---------- Records for this task ----------

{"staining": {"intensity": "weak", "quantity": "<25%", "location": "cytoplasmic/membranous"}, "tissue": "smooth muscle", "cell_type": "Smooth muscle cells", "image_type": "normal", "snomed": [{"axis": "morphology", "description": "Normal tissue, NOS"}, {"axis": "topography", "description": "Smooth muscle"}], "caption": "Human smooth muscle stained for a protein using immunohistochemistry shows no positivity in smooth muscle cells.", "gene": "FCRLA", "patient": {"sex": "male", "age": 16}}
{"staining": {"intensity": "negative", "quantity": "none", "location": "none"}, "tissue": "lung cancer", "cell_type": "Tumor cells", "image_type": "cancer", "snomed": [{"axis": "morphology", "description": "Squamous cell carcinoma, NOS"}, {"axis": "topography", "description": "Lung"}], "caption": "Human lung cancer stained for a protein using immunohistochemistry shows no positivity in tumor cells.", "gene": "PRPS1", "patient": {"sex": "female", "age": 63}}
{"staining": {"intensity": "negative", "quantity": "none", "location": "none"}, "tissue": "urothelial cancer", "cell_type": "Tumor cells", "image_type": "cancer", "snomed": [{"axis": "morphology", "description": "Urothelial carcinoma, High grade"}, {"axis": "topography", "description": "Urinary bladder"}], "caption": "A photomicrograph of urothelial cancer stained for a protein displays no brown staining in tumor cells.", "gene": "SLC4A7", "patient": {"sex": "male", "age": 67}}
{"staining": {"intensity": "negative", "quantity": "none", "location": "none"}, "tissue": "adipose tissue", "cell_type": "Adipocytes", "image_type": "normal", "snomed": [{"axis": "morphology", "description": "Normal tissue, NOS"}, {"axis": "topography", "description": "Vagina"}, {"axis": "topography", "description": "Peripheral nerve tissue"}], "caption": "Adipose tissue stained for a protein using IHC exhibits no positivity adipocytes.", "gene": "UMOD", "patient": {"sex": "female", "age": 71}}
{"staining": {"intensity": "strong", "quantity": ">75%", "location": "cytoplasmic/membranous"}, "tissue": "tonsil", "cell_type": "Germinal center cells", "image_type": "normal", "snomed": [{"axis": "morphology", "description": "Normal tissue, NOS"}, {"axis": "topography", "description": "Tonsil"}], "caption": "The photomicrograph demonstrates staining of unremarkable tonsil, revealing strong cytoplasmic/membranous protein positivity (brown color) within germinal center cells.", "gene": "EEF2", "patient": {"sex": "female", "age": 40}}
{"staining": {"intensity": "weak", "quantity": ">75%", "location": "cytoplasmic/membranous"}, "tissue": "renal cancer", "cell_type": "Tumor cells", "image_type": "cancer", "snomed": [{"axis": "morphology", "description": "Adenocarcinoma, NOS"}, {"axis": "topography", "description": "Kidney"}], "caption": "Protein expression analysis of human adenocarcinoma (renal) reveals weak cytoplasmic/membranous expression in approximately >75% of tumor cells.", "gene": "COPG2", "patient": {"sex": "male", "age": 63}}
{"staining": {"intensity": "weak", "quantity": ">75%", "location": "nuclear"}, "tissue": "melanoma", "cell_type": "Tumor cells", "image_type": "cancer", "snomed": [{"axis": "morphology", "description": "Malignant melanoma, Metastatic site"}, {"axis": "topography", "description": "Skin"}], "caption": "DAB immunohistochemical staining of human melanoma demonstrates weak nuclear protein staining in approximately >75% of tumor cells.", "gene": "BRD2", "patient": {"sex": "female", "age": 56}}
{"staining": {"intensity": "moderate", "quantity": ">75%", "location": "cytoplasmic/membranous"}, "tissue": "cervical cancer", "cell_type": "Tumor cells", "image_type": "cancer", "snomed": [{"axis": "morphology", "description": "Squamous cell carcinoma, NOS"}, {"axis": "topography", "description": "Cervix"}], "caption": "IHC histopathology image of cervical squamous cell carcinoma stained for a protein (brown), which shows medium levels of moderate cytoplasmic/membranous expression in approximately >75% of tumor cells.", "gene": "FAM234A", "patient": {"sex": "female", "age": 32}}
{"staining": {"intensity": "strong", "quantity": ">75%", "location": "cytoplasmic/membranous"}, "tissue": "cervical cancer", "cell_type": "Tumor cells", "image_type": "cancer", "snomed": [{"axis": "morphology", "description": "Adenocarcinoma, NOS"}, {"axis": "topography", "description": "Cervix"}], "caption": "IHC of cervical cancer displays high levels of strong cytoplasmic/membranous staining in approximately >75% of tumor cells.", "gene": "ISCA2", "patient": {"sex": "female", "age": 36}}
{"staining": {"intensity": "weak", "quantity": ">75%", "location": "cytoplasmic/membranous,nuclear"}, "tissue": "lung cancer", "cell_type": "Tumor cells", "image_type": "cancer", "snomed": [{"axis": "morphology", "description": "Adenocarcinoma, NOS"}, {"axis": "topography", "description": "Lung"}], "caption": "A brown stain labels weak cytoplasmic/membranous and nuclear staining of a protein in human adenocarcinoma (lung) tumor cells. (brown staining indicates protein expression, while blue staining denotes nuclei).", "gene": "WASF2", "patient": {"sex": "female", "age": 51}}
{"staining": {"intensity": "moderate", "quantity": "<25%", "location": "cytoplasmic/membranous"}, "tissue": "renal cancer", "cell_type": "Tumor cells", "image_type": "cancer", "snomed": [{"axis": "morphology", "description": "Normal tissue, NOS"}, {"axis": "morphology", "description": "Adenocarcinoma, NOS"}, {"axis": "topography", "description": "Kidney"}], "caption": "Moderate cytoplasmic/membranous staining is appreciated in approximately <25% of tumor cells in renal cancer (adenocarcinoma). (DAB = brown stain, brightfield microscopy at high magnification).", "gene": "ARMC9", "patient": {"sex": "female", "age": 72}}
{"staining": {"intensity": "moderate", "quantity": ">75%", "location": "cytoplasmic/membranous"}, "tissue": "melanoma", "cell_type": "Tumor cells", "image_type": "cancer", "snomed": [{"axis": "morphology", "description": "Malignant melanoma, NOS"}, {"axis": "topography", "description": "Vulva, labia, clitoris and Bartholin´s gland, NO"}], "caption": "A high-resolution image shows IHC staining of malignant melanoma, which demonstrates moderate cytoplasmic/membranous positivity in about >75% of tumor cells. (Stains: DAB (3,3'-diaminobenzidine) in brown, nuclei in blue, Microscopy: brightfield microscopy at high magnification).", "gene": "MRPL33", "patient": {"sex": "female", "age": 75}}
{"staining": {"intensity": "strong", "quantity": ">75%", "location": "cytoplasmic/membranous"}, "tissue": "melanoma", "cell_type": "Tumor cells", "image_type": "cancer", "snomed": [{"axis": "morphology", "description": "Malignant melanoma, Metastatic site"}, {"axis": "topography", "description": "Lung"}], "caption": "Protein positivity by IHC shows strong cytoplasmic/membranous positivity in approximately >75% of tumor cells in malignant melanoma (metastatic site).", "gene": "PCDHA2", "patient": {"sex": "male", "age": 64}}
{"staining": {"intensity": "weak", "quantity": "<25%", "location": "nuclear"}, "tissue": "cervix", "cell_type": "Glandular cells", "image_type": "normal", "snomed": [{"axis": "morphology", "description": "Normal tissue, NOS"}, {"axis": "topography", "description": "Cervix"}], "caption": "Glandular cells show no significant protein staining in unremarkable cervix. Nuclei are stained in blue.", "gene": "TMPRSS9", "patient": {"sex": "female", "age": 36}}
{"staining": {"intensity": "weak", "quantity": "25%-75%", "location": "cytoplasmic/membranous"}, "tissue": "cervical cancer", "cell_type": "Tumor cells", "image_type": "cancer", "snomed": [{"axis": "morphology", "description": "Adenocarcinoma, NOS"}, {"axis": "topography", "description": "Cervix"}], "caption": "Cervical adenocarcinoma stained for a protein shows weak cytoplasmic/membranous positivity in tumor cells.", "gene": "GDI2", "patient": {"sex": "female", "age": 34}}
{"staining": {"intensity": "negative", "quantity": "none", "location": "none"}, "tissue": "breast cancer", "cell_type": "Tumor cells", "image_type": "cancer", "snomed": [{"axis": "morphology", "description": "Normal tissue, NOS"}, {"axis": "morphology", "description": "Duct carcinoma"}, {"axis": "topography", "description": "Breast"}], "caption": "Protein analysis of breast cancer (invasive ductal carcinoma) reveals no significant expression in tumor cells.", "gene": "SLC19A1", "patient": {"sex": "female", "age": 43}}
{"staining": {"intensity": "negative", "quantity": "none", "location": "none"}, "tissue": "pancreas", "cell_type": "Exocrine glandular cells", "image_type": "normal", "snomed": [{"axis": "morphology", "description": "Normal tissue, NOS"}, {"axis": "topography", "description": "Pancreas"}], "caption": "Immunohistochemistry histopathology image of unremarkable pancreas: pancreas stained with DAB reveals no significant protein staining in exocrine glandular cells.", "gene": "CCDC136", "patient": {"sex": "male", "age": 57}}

----------

Aim of the exercise
Using the records above, repeat exactly the lines from the first one through the line with "tissue stained for".

Response area
{"staining": {"intensity": "weak", "quantity": "<25%", "location": "cytoplasmic/membranous"}, "tissue": "smooth muscle", "cell_type": "Smooth muscle cells", "image_type": "normal", "snomed": [{"axis": "morphology", "description": "Normal tissue, NOS"}, {"axis": "topography", "description": "Smooth muscle"}], "caption": "Human smooth muscle stained for a protein using immunohistochemistry shows no positivity in smooth muscle cells.", "gene": "FCRLA", "patient": {"sex": "male", "age": 16}}
{"staining": {"intensity": "negative", "quantity": "none", "location": "none"}, "tissue": "lung cancer", "cell_type": "Tumor cells", "image_type": "cancer", "snomed": [{"axis": "morphology", "description": "Squamous cell carcinoma, NOS"}, {"axis": "topography", "description": "Lung"}], "caption": "Human lung cancer stained for a protein using immunohistochemistry shows no positivity in tumor cells.", "gene": "PRPS1", "patient": {"sex": "female", "age": 63}}
{"staining": {"intensity": "negative", "quantity": "none", "location": "none"}, "tissue": "urothelial cancer", "cell_type": "Tumor cells", "image_type": "cancer", "snomed": [{"axis": "morphology", "description": "Urothelial carcinoma, High grade"}, {"axis": "topography", "description": "Urinary bladder"}], "caption": "A photomicrograph of urothelial cancer stained for a protein displays no brown staining in tumor cells.", "gene": "SLC4A7", "patient": {"sex": "male", "age": 67}}
{"staining": {"intensity": "negative", "quantity": "none", "location": "none"}, "tissue": "adipose tissue", "cell_type": "Adipocytes", "image_type": "normal", "snomed": [{"axis": "morphology", "description": "Normal tissue, NOS"}, {"axis": "topography", "description": "Vagina"}, {"axis": "topography", "description": "Peripheral nerve tissue"}], "caption": "Adipose tissue stained for a protein using IHC exhibits no positivity adipocytes.", "gene": "UMOD", "patient": {"sex": "female", "age": 71}}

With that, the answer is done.